[Data records — start]

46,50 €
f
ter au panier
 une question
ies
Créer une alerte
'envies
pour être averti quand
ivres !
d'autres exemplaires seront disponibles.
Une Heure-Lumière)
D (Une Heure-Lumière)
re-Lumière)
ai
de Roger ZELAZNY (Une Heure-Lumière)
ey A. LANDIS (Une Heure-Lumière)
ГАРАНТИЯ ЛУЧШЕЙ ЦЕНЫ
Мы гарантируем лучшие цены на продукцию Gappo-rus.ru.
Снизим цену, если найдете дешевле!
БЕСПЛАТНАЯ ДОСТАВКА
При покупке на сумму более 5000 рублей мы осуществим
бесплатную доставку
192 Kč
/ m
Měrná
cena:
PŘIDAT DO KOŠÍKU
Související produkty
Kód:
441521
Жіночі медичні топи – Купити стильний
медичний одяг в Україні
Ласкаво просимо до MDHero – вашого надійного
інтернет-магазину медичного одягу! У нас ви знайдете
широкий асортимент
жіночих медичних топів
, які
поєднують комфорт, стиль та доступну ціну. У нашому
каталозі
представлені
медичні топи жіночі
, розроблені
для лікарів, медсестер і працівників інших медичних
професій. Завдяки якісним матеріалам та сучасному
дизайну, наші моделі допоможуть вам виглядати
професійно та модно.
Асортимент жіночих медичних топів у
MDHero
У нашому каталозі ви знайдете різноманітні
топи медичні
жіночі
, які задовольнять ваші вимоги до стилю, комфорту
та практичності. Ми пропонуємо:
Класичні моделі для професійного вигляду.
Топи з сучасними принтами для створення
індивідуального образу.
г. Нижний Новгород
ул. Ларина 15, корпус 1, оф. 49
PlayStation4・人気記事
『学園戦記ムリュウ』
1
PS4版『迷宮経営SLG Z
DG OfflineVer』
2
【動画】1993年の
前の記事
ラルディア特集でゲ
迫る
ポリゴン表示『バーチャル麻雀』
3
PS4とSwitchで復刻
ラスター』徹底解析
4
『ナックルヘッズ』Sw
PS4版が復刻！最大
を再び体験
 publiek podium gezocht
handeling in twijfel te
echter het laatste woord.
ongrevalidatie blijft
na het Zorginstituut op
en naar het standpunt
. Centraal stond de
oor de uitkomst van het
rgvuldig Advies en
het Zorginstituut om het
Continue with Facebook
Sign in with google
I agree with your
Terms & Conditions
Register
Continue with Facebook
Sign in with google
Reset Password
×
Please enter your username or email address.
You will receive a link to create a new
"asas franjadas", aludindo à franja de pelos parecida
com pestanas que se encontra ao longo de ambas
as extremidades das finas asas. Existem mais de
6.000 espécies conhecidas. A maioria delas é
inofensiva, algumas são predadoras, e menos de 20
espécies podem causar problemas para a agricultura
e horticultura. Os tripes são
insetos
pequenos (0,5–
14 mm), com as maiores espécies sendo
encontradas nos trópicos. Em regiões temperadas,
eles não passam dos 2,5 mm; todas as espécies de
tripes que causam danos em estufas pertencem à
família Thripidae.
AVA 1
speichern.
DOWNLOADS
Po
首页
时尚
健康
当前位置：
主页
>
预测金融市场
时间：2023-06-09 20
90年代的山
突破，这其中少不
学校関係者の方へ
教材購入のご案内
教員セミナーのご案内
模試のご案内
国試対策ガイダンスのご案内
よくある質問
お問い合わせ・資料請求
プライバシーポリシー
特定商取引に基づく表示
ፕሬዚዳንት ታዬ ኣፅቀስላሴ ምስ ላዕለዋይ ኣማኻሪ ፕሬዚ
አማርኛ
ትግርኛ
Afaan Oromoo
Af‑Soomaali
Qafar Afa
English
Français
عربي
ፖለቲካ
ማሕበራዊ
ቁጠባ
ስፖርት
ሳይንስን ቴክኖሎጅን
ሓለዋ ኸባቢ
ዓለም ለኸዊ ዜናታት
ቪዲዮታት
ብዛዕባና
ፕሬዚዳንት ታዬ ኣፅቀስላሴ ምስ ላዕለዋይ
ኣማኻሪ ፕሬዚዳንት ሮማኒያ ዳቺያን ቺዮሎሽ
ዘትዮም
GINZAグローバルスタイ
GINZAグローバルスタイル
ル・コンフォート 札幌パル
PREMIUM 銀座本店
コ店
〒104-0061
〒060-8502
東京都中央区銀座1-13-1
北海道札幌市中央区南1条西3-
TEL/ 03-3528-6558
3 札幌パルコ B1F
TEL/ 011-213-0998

[Data records — finish]

What needs to be done:
Repeat verbatim the opening run of entries, ending with the line that contains "г. Нижний Новгород".

Exercise solution:
46,50 €
f
ter au panier
 une question
ies
Créer une alerte
'envies
pour être averti quand
ivres !
d'autres exemplaires seront disponibles.
Une Heure-Lumière)
D (Une Heure-Lumière)
re-Lumière)
ai
de Roger ZELAZNY (Une Heure-Lumière)
ey A. LANDIS (Une Heure-Lumière)
ГАРАНТИЯ ЛУЧШЕЙ ЦЕНЫ
Мы гарантируем лучшие цены на продукцию Gappo-rus.ru.
Снизим цену, если найдете дешевле!
БЕСПЛАТНАЯ ДОСТАВКА
При покупке на сумму более 5000 рублей мы осуществим
бесплатную доставку
192 Kč
/ m
Měrná
cena:
PŘIDAT DO KOŠÍKU
Související produkty
Kód:
441521
Жіночі медичні топи – Купити стильний
медичний одяг в Україні
Ласкаво просимо до MDHero – вашого надійного
інтернет-магазину медичного одягу! У нас ви знайдете
широкий асортимент
жіночих медичних топів
, які
поєднують комфорт, стиль та доступну ціну. У нашому
каталозі
представлені
медичні топи жіночі
, розроблені
для лікарів, медсестер і працівників інших медичних
професій. Завдяки якісним матеріалам та сучасному
дизайну, наші моделі допоможуть вам виглядати
професійно та модно.
Асортимент жіночих медичних топів у
MDHero
У нашому каталозі ви знайдете різноманітні
топи медичні
жіночі
, які задовольнять ваші вимоги до стилю, комфорту
та практичності. Ми пропонуємо:
Класичні моделі для професійного вигляду.
Топи з сучасними принтами для створення
індивідуального образу.
г. Нижний Новгород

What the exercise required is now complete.